Supplied text:
--

Store ALL the Data

August, 2019

Distributed File Systems (DFS) allow us to store and access huge amounts of data as if it was available locally. Sometimes a server runs out of space or it’s simply not feasible to expect that all relevant data be stored on a single machine. With a distributed file system, we can easily add more space (and compute capacity) without impacting clients. Sounds simple enough but if we’re going to successfully handle multiple requests from multiple clients, we need to have concurrency and synchronization mechanisms in place.

My core contribution to the project was the Data Node; it will be the focus of this discussion. GitHub project

Basic Architecture

There are three types of actors: Client, Name Node, and Data Node. For this project we have one Name Node that communicates with multiple Data Nodes and Clients. Data Nodes store information or “data” in fixed blocks of size 4 MB.

General Distributed File System with N Data Nodes. While only one client is shown, multiple clients can access the system simultaneously.

Clients send requests to Name Node; they can either APPEND data to a file or READ from a file. For APPEND commands, Name Node finds free blocks on one or more Data Nodes for storage. With READ commands, Name collects applicable blocks from Data Nodes and assembles them in order to return to the Client.

It’s important to utilize threads to ensure that Name Node and Data Nodes can handle multiple requests. Each incoming request is processed as a new thread. Data Nodes have additional data protection mechanisms in place that allow parallel access without issue.

Communication Design

Name Node needs to be able to communicate with both clients and data nodes seamlessly. Thus, Name Node is a server to Clients and a client to Data Nodes. Processes share data through ports over TCP.

To ensure synchronous communication, Name Node creates a thread of type NameNodeHandler for each Client request. The Name Node Handler then creates its own connection to Data Nodes - who are always listening on a specific port number. Name Node creates a new connection every time it wants to communicate with a Data Node.

Relevant Files

  • Client.java
  • NameNode.java

Name Node

Name Node is the middle man of the DFS as it communicates with both Clients and Data Nodes. Its core job is to maintain a record of which blocks to request from a Data Node if, or when, a Client makes a request. Because Name Node can field multiple simultaneous client requests - using Name Node Handler threads - the map containing a record of blocks on Data Nodes is protected by a mutex.

--

Data to use:
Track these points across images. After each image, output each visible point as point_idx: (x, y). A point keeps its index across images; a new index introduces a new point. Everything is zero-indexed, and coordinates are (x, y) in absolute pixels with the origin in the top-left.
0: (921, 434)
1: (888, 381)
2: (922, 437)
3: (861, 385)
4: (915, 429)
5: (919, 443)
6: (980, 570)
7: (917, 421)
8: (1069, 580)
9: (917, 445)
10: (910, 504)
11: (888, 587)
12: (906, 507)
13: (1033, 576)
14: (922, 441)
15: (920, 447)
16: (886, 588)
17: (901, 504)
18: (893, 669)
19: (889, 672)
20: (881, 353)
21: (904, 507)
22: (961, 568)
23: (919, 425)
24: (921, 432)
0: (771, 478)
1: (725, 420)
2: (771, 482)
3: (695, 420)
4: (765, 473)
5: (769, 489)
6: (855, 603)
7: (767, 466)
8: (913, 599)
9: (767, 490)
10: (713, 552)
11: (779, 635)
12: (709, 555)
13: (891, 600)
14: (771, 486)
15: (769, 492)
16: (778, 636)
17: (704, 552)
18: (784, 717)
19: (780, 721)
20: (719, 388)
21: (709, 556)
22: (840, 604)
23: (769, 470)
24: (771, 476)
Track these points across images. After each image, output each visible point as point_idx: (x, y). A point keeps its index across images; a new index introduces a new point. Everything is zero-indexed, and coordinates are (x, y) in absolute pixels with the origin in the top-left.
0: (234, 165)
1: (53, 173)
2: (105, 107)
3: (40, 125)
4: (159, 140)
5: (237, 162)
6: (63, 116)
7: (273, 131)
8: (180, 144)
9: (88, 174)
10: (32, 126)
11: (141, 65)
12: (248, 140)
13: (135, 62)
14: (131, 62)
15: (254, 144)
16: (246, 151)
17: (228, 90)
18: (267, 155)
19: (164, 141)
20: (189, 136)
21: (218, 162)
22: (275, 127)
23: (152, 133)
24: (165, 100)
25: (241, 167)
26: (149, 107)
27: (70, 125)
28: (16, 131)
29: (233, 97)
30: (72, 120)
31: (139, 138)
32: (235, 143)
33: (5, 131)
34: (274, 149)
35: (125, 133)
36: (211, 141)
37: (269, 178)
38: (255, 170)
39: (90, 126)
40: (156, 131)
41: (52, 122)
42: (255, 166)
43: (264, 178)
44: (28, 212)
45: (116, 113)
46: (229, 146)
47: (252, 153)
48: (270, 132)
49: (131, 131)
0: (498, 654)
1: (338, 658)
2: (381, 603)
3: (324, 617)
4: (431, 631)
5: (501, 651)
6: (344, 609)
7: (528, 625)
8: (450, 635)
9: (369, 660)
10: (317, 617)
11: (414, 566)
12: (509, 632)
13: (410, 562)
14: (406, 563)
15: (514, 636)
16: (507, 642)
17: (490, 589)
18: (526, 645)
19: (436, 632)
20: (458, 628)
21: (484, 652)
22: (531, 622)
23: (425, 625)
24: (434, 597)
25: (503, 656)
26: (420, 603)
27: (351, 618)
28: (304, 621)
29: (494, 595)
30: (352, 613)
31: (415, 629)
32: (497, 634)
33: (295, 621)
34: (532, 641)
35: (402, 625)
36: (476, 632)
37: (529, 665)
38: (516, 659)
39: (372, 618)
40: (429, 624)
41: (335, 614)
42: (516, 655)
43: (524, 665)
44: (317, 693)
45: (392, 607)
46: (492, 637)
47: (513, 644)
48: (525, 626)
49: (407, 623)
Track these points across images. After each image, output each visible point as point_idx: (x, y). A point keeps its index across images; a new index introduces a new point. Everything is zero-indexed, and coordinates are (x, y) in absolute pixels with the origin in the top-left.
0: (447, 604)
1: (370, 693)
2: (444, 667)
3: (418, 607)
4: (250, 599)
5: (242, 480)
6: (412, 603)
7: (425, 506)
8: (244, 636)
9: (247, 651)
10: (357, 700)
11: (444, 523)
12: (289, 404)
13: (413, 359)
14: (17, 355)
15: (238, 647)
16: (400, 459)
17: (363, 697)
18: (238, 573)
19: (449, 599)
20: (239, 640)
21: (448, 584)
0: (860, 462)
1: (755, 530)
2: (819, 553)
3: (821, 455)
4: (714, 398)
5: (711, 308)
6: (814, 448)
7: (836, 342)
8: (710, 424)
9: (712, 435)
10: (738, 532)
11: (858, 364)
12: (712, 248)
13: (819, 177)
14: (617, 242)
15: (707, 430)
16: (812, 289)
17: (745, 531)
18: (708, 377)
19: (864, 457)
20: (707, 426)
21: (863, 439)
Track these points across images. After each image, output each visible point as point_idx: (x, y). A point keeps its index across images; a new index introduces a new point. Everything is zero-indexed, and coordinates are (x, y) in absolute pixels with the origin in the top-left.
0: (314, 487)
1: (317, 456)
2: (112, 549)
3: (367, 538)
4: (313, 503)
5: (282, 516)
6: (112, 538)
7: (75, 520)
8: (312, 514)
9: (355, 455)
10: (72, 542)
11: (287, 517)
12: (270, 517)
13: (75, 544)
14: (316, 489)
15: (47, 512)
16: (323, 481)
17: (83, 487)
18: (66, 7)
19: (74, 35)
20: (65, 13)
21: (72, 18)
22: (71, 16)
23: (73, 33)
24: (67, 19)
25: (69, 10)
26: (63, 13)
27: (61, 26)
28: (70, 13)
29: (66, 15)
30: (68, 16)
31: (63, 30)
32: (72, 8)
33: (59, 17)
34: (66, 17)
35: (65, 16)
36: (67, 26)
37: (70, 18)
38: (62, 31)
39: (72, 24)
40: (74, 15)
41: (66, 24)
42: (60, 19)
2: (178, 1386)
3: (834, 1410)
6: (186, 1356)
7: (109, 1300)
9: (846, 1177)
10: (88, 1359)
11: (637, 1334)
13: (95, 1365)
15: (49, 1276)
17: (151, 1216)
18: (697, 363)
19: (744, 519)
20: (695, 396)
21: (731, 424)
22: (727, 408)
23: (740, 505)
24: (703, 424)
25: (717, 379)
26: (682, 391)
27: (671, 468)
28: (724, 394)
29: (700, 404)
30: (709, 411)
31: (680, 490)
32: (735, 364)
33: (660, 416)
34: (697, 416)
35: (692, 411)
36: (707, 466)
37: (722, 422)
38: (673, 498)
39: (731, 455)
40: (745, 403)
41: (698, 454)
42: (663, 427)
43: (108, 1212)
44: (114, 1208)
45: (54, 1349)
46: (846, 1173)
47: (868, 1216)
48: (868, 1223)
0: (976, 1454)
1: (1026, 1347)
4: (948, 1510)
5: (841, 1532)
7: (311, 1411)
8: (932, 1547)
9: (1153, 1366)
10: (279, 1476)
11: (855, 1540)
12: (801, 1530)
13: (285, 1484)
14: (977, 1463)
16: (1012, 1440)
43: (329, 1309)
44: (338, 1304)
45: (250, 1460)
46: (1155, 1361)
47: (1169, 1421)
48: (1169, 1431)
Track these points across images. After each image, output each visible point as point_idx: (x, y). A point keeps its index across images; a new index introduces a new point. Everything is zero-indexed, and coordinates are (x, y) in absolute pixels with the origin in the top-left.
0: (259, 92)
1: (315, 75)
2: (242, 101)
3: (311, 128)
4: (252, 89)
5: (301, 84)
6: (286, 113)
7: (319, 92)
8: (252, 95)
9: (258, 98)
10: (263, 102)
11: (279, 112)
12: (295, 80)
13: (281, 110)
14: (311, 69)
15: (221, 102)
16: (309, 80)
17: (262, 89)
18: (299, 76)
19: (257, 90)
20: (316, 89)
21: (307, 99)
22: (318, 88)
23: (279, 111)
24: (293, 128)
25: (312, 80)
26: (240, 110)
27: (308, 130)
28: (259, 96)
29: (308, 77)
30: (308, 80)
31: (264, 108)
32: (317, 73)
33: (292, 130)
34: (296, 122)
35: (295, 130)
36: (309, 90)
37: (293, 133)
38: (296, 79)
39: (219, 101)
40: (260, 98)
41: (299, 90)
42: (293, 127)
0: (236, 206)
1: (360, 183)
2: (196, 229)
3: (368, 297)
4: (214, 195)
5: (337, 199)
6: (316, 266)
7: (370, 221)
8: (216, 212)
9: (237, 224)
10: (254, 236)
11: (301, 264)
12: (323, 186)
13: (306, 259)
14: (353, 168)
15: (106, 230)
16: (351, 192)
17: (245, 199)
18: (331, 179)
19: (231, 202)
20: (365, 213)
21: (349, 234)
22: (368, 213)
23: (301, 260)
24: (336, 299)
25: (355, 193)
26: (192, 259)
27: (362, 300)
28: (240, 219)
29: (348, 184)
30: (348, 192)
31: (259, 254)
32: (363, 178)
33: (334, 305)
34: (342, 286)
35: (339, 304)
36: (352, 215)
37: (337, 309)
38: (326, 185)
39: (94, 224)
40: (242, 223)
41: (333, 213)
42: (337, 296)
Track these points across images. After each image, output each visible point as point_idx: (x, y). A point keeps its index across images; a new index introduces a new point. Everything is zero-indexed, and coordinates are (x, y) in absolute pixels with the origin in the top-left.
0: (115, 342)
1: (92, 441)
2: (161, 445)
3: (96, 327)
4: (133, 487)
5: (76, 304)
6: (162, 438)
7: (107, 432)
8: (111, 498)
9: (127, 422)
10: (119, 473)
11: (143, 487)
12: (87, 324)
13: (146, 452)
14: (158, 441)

--

List of tasks:
#1 According to the distributed file system write-up, what fixed block size do Data Nodes use to store data?
#2 Reproduce the listing from its first line through the line containing "7: (917, 421)", both included.

Answers for the tasks:
#1 4 MB

#2
Track these points across images. After each image, output each visible point as point_idx: (x, y). A point keeps its index across images; a new index introduces a new point. Everything is zero-indexed, and coordinates are (x, y) in absolute pixels with the origin in the top-left.
0: (921, 434)
1: (888, 381)
2: (922, 437)
3: (861, 385)
4: (915, 429)
5: (919, 443)
6: (980, 570)
7: (917, 421)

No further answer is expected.